REQUEST
Keep writing the passage on sushi, starting right after its final sentence.

GIVEN TEXT
[start]

Sushi has evolved drastically since Hanaya Yohei first invented nigiri in the 18th century. He not only shortened the fermentation process, but altered the taste by marinating fish with vinegar and soy. Most importantly, he hand pressed vinegared rice balls and put them directly underneath the seasoned fish. Soon thereafter, many other sushi chefs followed suit and Edomae-zushi was enjoyed well past the Edo period. Once refrigeration became available, Nigiri-zushi became popularized and raw fish was able to be consumed on a larger scale. The range of toppings became endless, and the rise of Japanese fusion became the forefront, particularly with Latin and European techniques.

There are a handful of sushi purists that still continue to practice Edomae-zushi. The amount of prep work is meticulous and laborious resulting in an expensive dining experience. Master sushi chef, Nozomu Abe, owner of New York’s Sushi Noz, remains true to the Edomae style. He goes as far as sourcing fish from Toyosu in Japan, the largest fish market in the world. The connection with each fish is spiritual as he feels compelled to offer the best flavor from them. Mainstream sushi restaurants might not be so keen to seek out the best products or have the desire to educate themselves and their team because after all, it takes a tremendous amount of skill and time to learn Edomae-zushi. In addition, most diners are not willing to drop such heavy dollars for a meal.

Sushi rolls are generally what most Americans think of when they hear sushi, especially since it has become affordable. They are even available pre-made in grocery stores or frozen. Sushi rolls are a quick and filling meal, particularly when smothered with spicy mayo, overly torched, or even deep fried. A first time sushi diner that enjoys an overdressed roll is then led to believe that is what sushi is supposed to be like. Mark Hellyar, former head chef of BOKA’s Momotaro, explains that the origins of Japanese cuisine comes from “traditional techniques” and “making everything from scratch”. He continues to say that Japanese cuisine has certainly become lost at times and “misrepresented, with no real trace of Japanese culture”.

Chef Mark Hellyar’s passion and understanding of Japanese cuisine expanded during a sponsorship in Japan. He yearned to bring to the States what he learned. His style certainly embodied Japanese soul cooking, so much so that he paved the way for modern Japanese cuisine in Chicago. One major reason for his ability to connect to the culture is his eagerness to find the best products. “90% of our fish came directly from Japan”, whereas other ingredients were as close as possible to Japanese produce.

[end]

RECORDS SUPPLIED

[start]

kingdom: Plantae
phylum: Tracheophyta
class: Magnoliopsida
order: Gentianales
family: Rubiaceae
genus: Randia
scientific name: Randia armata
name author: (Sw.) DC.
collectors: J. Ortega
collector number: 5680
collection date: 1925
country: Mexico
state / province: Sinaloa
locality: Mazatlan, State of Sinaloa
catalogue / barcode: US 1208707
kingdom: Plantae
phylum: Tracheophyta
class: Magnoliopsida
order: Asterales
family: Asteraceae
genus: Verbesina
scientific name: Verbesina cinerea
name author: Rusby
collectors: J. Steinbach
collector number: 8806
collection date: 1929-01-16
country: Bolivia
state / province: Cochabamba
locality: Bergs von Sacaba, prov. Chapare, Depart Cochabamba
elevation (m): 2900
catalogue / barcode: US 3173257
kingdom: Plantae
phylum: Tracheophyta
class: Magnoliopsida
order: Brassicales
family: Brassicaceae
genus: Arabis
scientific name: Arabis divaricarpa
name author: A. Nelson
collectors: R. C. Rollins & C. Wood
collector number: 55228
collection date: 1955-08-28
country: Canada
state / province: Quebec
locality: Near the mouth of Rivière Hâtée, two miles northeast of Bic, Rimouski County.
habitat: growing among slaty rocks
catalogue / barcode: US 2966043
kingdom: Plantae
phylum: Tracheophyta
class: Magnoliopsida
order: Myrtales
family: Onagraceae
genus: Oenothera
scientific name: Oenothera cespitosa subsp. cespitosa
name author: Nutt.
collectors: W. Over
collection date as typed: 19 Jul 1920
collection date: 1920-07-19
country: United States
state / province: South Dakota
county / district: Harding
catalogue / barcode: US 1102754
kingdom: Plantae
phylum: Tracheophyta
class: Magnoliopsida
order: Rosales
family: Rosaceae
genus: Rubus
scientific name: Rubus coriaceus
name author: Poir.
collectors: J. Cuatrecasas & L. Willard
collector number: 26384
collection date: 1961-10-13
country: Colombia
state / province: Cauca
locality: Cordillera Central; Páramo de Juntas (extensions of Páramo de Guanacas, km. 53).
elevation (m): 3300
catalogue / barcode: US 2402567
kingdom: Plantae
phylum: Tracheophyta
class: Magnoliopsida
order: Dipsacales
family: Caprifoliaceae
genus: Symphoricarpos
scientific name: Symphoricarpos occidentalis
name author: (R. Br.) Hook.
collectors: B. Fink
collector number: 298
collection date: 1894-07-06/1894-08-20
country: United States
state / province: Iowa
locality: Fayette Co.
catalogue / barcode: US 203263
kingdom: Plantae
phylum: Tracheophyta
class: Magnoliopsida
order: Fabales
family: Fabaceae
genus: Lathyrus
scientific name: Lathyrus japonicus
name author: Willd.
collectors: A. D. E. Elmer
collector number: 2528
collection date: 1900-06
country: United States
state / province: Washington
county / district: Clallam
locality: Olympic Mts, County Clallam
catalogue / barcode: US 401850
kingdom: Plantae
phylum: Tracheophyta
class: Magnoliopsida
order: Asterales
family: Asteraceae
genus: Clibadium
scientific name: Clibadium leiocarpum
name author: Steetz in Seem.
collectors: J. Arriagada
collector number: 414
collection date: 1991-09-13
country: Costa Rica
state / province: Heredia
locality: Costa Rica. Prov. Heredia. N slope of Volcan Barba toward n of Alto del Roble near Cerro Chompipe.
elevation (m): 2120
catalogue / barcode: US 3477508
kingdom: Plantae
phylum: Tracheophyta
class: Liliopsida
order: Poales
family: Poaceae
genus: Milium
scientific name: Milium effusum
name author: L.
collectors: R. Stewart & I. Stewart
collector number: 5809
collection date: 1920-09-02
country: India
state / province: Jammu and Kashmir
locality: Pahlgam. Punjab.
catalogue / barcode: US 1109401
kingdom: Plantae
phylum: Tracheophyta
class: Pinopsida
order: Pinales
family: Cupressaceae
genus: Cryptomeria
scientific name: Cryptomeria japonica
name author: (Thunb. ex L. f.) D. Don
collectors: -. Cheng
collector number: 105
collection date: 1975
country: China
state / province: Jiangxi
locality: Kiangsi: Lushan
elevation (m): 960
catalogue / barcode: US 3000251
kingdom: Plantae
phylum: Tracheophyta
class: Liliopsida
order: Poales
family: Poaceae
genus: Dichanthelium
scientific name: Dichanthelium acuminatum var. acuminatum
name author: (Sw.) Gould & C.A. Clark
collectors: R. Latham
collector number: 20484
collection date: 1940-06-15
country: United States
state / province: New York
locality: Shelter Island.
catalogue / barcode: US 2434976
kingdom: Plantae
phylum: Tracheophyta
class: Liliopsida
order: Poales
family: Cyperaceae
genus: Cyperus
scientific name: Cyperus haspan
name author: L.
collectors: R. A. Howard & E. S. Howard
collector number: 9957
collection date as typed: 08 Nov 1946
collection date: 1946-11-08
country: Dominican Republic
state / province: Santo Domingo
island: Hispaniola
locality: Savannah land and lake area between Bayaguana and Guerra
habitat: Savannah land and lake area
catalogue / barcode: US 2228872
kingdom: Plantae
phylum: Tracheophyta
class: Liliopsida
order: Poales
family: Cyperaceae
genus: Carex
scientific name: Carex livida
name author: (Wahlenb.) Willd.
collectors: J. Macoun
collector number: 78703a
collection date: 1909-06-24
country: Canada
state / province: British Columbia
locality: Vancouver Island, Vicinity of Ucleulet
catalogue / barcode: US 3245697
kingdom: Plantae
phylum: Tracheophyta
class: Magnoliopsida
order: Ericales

[end]

OUTPUT OF THE TASK
Having said all this, exactly how can savvy foodies differentiate between authentic and mainstream sushi? How can restaurants represent Japanese culture with integrity? As sushi becomes globalized, these questions must be raised, because it is a matter of time when mass food production will greatly hinder the quality and environment of fish.

In order to truly grasp how sushi became what it is today, the discussion of ichthyophobia, “fear of eating fish and/or raw fish” must be brought to light. Victorians that first traveled to Japan in the 18th century gasped at the consumption of sushi. It wasn’t until the 1970s, a phenomenon known as the Sushi Boom occurred. Sushi chefs created California and Philadelphia rolls to please American palettes. Additionally, tuna became a staple, as their speed and size produce Otoro, a highly marbleized belly. This specialized cut became greatly admired by American diners. It is no easy task to find Otoro, as the whole Tuna must be butchered in the restaurant to maintain the freshness of the fish. Due to the profitable consumption, restaurateurs and chefs compete to find the finest Tuna around the world.

Nonetheless, the rapid consumption of sushi in America has led to environmental concerns. Overfishing practices, where conditions are unsanitary and overcrowded often go unnoticed by the public. World Wildlife Fund states that “Bluefin tuna populations have declined severely from overfishing and illegal fishing over the past few decades –not just Atlantic bluefin tuna, but also Pacific bluefin tuna and Southern bluefin tuna. Population declines have been largely driven by the demand for this fish in high end sushi markets.” Thus confirming unsustainable food sources are negatively impacting the ocean’s environment.

Most sushi diners are often only aware of tuna, yellowtail, and salmon as they are the most commonly ordered fish. Though, there are plenty of other options that are more sustainable, such as scallops, mackerel or albacore tuna. Above all, a better understanding where exactly your fish comes can contribute to what you order. Evidently, the demand for sushi has led to a growth of sushi restaurants. According to IBISWorld, “There are 15,999 Sushi Restaurants businesses in the US as of 2022, an increase of 3.6% from 2021.” The number is expected to increase and I suspect that the next sushi trend will surpass the sushi pizza.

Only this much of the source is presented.